Naquele ano, 552 tartarugas foram enviadas para outras instalações de reabilitação e aquários em todo o país pela Região do Grande Atlântico da Administração Nacional Oceânica e Atmosférica (NOAA). “Achamos que não haverá mais estações pequenas”, diz Kate Sampson, Coordenadora de Desencanamento e Tartaruga Marinha da NOAA. “Esta é provavelmente a nova norma, que teremos centenas de tartarugas e que sempre precisaremos movê-las.”
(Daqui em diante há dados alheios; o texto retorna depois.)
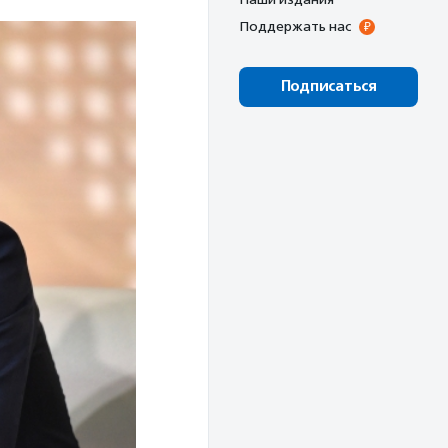
Поддержать нас
Подписаться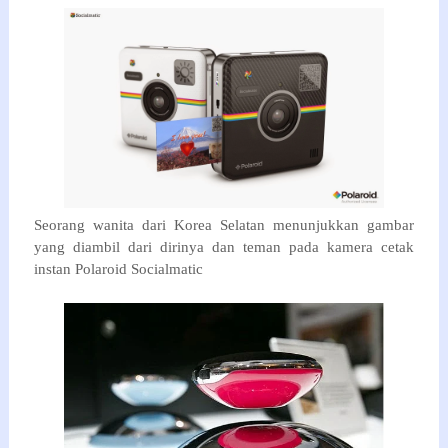
Seorang wanita
dari
Korea
Selatan
menunjukkan
gambar
yang diambil
dari dirinya
dan
teman
pada kamera
cetak
instan
Polaroid
Socialmatic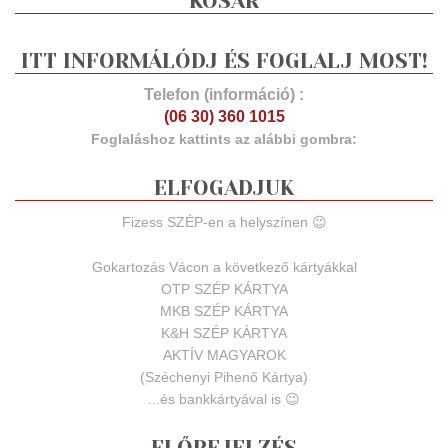
KOSÁR
ITT INFORMÁLÓDJ ÉS FOGLALJ MOST!
Telefon (információ) :
(06 30) 360 1015
Foglaláshoz kattints az alábbi gombra:
ELFOGADJUK
Fizess SZÉP-en a helyszínen 😉
Gokartozás Vácon a következő kártyákkal
OTP SZÉP KÁRTYA
MKB SZÉP KÁRTYA
K&H SZÉP KÁRTYA
AKTÍV MAGYAROK
(Széchenyi Pihenő Kártya)
...és bankkártyával is 😉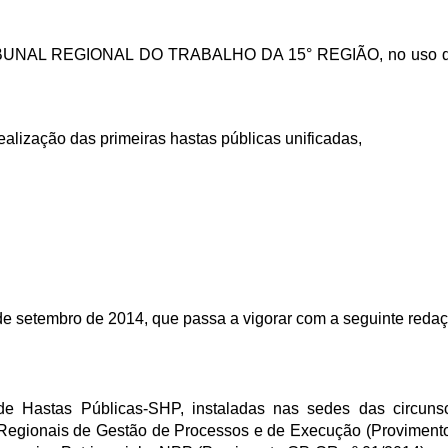
BUNAL REGIONAL DO TRABALHO DA 15° REGIÃO, no uso d
alização das primeiras hastas públicas unificadas,
de setembro de 2014, que passa a vigorar com a seguinte redaç
 de Hastas Públicas-SHP, instaladas nas sedes das circunsc
 Regionais de Gestão de Processos e de Execução (Proviment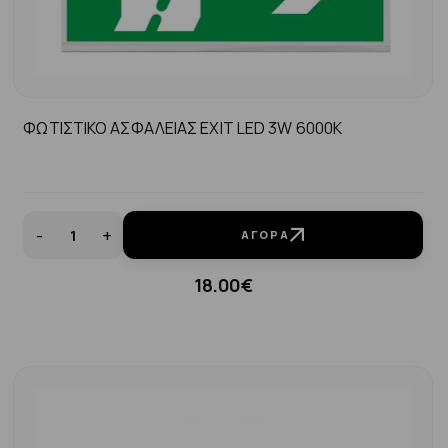
ΦΩΤΙΣΤΙΚΟ ΑΣΦΑΛΕΙΑΣ EXIT LED 3W 6000K
-
+
ΑΓΟΡΆ
18.00€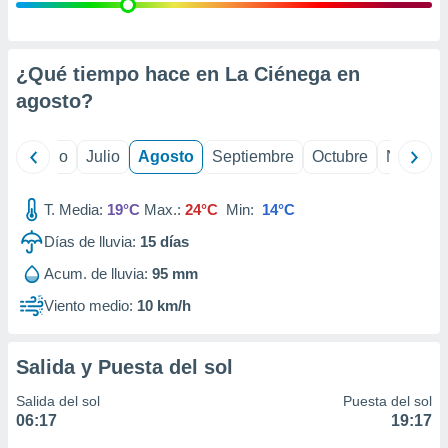
 seleccionar
o.
calización
precisa e
¿Qué tiempo hace en La Ciénega en
ión mediante
agosto
?
, publicidad
yo
Junio
Julio
Agosto
Septiembre
Octubre
Noviemb
dos,
 publicidad
,
T. Media:
19°C
Max.:
24°C
Min:
14°C
ón de
Días de lluvia:
15
días
 desarrollo
s.
Acum. de lluvia:
95 mm
tros 1199
Viento medio:
10 km/h
ios
Salida y Puesta del sol
Salida del sol
Puesta del sol
06:17
19:17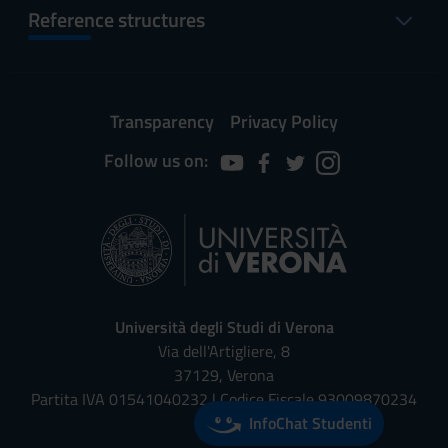
Reference structures
Transparency
Privacy Policy
Follow us on:
Università degli Studi di Verona
Via dell'Artigliere, 8
37129, Verona
Partita IVA 01541040232 | Codice Fiscale 93009870234
InfoChat Studenti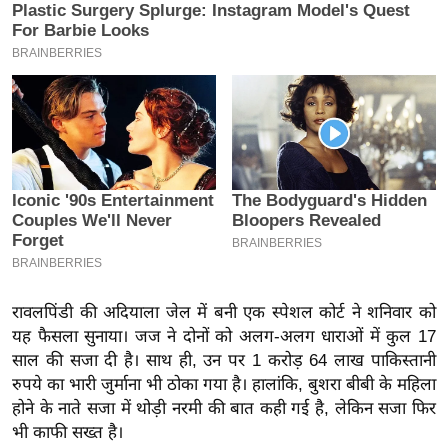
य
ब
ज
ट
खे
ल
क्रि
के
ट
I
P
L
रावलपिंडी की अदियाला जेल में बनी एक स्पेशल कोर्ट ने शनिवार को
यह फैसला सुनाया। जज ने दोनों को अलग-अलग धाराओं में कुल 17
2
साल की सजा दी है। साथ ही, उन पर 1 करोड़ 64 लाख पाकिस्तानी
0
रुपये का भारी जुर्माना भी ठोका गया है। हालांकि, बुशरा बीबी के महिला
2
होने के नाते सजा में थोड़ी नरमी की बात कही गई है, लेकिन सजा फिर
6
भी काफी सख्त है।
क्रा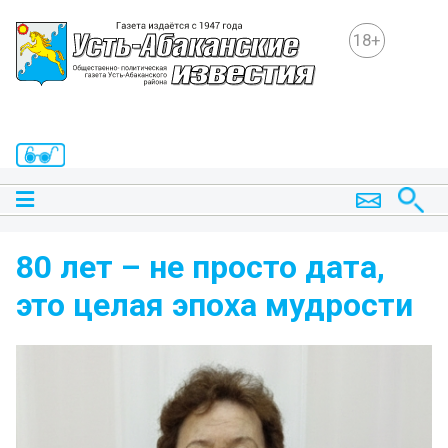
18+
80 лет – не просто дата,
это целая эпоха мудрости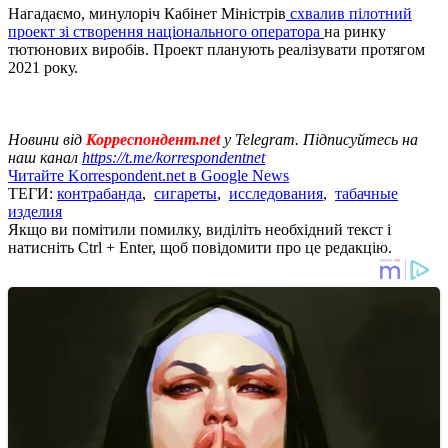
Нагадаємо, минулоріч Кабінет Міністрів
схвалив пілотний
проект зі створення національного оператора
на ринку
тютюнових виробів. Проект планують реалізувати протягом
2021 року.
Новини від
Корреспондент.net
у Telegram. Підписуйтесь на
наш канал
https://t.me/korrespondentnet
Читайте Korrespondent.net в Google News
ТЕГИ:
контрабанда
,
сигареты
,
исследования
,
табачные
изделия
Якщо ви помітили помилку, виділіть необхідний текст і
натисніть Ctrl + Enter, щоб повідомити про це редакцію.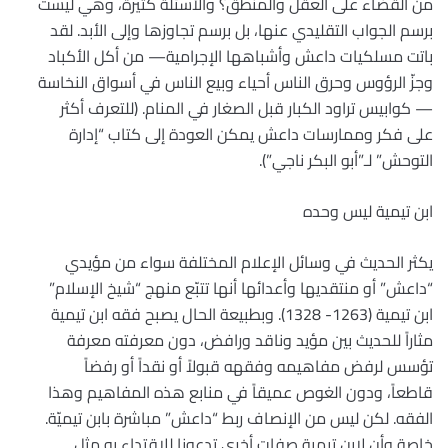
من القضاء على العقل والمنطق؟ والأسئلة كثيرة، وهي ليست
برسم الجواب التقليدي عنها، بل برسم تجاوزها وإلى الأبد. لقد
باتت مسلكيات داعش وأشباهها الإجرامية— من أكل الأكباد
وجزّ الرؤوس وحرق الناس أحياء وبيع الناس في أسواق النخاسة
— كوابيس تراود الكبار قبل الصغار في المنام. (للتعرف أكثر
على فكر وممارسات داعش يمكن العودة إلى كتاب “إدارة
التوحش” لـ”أبو البكر ناجي”).
ابن تيمية ليس وحده
يكثر الحديث في وسائل الإعلام المختلفة سواء من مؤيدي
“داعش” أو منتقديها وأعدائها أنها تتبّع منهج “شيخ الإسلام”
ابن تيمية (1263- 1328). وبطبيعة الحال يصبح فقه ابن تيمية
مثاراً للحديث بين مؤيد وناقد ورافض، دون معرفته معرفة
تؤسس لرفض مفاهيمه وفقهه قبولاً أو نقداً أو رفضاً
قاطعاً، ودون الغوص عميقاً في منابع هذه المفاهيم وهذا
الفقه. لكن ليس من الإنصاف ربط “داعش” مباشرة بابن تيميّة.
خاصة وأن لابن تيمية صفات أخرى تدعونا للإقتداء به مثل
Os cientistas especulam que o aumento repentino nos encalhes de atordoamento a frio deriva de uma combinação de fatores, incluindo mudanças nas condições oceânicas devido à mudança climática.
“Depois do ano do El Niño, algo realmente mudou”, diz Prescott. “Antes dos anos do El Nino no final dos anos 90, esses encalhes estavam acontecendo no Long Island Sound. As águas costeiras são tão quentes que as tartarugas agora estão começando a nadar com regularidade nas águas do norte, principalmente no Golfo do Maine. ”As tartarugas que se alimentam nos meses de verão no Golfo do Maine acabam indo para o sul em Cape Cod Bay, onde muitas vezes acabam presos e atordoados pelo frio.
Mas os cientistas notam um raio de esperança: uma possível explicação para o aumento dos encalhes de tartarugas pode ser que existam mais tartarugas. Um esforço conjunto dos Estados Unidos e do México em 1978 parece estar revivendo a população de uma tartaruga destinada à extinção. Em 1985, havia apenas 702 ninhos de cavalos do Kemp registrados no México e locais de nidificação no Texas. Em 2011, foram registrados 20.769 ninhos.
Seja qual for a causa, é provável que as filhas do jovem Kemp que encontrar o caminho para a Nova Inglaterra continuem a ficar chocadas em terra nos próximos anos. Quando o fizerem, trabalhadores como Prescott e outros trabalhadores da Audubon Society estarão esperando para trazê-los para a segurança.
"Havia uma tartaruga que tinha uma touca inteira de algas na cabeça porque estava sentada na baía", lembra Leah Desrochers, ex-funcionária da Massachusetts Audubon Society of Wellfleet. “Quando você pega aquela tartaruga, percebe que é tão fraca e tão pequena. Aquela tartaruga está em sua posse e você consegue salvar a vida dessa tartaruga.